The yield premium paid by 10-year Italian paper over German debt of the same maturity rose to about 280 bps - some 30 bps more than this year’s low, hit in May, but still 25 bps less than June’s highs.

Analysts said market reaction had been muted as Italy’s ratings remain two or three notches above “junk” grade, meaning investors have not been forced by their own credit quality rules to sell. Also, two-thirds of Italian debt is held by a relatively diverse base of local investors, which tend to hold onto its bonds.

“The downgrade is a signal we are not ready to outperform for an enduring period in the periphery,” BNP Paribas rate strategist Patrick Jack said. “But domestic dominance is a clear support for Italian debt, not only the (extent) of it but also the breakdown.”

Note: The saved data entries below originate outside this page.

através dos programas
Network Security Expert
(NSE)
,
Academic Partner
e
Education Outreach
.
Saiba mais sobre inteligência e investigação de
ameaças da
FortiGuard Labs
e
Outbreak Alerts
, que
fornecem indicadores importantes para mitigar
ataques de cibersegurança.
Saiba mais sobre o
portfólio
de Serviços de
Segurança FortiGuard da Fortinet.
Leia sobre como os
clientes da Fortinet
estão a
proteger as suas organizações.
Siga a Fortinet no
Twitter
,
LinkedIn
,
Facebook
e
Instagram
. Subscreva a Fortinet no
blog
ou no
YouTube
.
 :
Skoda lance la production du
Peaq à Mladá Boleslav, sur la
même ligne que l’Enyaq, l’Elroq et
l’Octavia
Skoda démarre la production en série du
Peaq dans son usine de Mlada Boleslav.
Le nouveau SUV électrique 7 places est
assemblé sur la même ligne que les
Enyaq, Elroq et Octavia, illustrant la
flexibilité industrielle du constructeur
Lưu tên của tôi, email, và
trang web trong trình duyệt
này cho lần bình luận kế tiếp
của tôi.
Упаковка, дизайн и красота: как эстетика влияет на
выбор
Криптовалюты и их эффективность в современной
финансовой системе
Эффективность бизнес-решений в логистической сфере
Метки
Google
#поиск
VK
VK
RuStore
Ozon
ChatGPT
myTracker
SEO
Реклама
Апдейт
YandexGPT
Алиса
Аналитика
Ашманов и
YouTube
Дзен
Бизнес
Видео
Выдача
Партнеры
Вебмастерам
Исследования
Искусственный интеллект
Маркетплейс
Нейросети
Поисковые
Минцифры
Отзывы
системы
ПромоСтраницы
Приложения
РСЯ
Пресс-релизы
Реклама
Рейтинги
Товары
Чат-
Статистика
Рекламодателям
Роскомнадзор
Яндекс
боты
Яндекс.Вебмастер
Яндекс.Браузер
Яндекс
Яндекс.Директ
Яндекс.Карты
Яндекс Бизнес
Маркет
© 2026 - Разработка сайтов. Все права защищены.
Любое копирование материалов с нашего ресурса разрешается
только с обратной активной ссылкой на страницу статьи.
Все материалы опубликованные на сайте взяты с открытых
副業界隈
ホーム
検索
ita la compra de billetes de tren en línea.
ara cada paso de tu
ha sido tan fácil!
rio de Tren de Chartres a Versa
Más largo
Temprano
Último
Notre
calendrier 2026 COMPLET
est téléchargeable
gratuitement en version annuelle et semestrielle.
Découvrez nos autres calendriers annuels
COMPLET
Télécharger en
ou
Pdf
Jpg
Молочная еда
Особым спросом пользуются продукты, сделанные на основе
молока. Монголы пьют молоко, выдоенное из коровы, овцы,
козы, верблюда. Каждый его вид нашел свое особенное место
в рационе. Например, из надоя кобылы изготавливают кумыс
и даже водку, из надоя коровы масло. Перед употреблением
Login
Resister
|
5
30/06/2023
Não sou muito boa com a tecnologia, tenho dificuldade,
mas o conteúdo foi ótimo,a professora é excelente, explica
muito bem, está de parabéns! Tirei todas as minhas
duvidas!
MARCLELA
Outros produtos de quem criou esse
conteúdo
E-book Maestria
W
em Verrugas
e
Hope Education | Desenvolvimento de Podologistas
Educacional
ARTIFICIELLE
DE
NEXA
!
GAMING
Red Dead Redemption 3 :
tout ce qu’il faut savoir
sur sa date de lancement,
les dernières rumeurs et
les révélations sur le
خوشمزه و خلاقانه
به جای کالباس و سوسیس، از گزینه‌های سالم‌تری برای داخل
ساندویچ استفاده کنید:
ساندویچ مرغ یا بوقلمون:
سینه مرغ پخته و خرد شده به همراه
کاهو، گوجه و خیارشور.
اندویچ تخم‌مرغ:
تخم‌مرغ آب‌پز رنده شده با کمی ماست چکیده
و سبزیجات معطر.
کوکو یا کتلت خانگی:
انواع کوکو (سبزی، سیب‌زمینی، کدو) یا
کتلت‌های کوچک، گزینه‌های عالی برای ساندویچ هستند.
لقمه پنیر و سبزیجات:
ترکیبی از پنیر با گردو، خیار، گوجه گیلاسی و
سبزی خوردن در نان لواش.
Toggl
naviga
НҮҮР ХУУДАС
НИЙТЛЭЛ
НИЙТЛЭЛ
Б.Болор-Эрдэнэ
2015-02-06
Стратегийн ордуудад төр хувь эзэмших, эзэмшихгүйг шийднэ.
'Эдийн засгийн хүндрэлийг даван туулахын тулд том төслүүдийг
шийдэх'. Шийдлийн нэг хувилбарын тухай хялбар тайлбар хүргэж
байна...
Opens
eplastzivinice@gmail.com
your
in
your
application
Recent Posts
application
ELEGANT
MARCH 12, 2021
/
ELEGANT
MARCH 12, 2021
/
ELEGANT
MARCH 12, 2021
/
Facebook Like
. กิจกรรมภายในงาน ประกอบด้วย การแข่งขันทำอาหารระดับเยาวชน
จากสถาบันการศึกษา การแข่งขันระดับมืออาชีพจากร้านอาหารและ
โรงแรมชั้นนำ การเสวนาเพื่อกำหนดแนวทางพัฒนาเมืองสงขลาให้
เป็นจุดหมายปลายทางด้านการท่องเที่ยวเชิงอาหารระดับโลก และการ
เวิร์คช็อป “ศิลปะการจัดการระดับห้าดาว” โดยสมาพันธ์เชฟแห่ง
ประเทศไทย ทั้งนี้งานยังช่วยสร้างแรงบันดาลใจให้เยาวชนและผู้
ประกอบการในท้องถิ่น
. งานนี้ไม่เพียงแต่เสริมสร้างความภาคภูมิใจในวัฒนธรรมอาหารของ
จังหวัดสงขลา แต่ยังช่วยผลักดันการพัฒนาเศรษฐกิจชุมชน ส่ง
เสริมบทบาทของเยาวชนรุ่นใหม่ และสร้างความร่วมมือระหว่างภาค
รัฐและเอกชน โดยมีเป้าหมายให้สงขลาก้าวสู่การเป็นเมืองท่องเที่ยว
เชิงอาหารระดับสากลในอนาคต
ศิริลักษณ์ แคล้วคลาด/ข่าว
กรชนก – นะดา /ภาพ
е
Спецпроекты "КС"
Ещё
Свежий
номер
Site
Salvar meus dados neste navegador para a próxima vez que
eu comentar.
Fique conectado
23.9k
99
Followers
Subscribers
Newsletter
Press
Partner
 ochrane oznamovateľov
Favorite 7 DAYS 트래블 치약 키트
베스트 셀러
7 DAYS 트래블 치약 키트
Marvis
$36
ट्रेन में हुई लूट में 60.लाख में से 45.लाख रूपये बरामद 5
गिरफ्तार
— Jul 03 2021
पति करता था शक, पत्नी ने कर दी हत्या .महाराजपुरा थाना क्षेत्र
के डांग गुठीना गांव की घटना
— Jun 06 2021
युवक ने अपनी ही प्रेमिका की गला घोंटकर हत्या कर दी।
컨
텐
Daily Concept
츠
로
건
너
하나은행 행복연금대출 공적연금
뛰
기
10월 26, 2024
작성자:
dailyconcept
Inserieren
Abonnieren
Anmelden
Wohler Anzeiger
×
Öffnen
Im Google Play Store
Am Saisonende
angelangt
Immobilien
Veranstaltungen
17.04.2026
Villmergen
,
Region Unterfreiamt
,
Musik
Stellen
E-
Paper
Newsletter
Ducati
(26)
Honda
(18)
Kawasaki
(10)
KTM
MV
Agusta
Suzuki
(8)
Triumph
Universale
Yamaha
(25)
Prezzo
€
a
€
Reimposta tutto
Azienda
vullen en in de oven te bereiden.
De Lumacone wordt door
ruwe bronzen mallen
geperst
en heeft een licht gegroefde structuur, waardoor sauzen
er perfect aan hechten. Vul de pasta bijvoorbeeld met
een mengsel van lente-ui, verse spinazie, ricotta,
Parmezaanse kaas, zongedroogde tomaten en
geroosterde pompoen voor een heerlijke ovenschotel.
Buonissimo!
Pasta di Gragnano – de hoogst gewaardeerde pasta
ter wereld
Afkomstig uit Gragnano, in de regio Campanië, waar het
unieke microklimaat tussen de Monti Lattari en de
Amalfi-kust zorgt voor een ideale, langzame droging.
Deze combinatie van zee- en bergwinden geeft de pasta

The premium offered by Italian and Spanish 10-year bonds over German Bunds has halved in the last year after the European Central Bank promised to buy government bonds of countries under market pressure that ask for financial help.

According to Bank of Italy data, banks - which tend to favour short-dated bonds - held about a fifth of total Italian debt at the end of September 2012, a much smaller share than in Spain, where they hold about 40 percent.

But about a quarter of Italian debt is held by local insurance companies, pension funds, households and corporates. In Spain, insurance and pension funds, which are more likely to invest in longer dated debt, hold about 10 percent.

UniCredit strategists said in a note that Wednesday’s rise in yields gave an opportunity to snap up some of the 6.5 billion euros worth of Italian bonds on offer at an auction on Thursday more cheaply.

Traders said comments on Tuesday by European Central Bank policymaker Joerg Asmussen indicating the bank would keep rates low for more than a year, and the release later of minutes of the Federal Reserve’s June meeting were also limiting the market reaction to the downgrade.

“All the talk from the ECB yesterday is still putting a lid on spreads and I think there’s a lot of wariness about the Fed minutes as well,” one trader said.

CONCERNS ON SPAIN

Rated just one notch above junk by Moody’s and S&P, Spain would be more vulnerable than Italy to a downgrade that would force investors who only hold investment-grade debt to sell.

Spanish 10-year bond yields were 8 basis points higher at 4.77 percent on Wednesday, while other indebted euro zone countries’ bonds were stable.

“The downgrade illustrates that we haven’t reached the bottom yet (for ratings) and it shows how worried Spain should be,” said Jan von Gerich, fixed income chief analyst at Nordea.

“Spain is more immediately at risk (of forced selling). The big thing would be if Spain lost its investment-grade status.”

Bund futures were 13 ticks higher at 142.69, getting some support from weak Chinese trade data.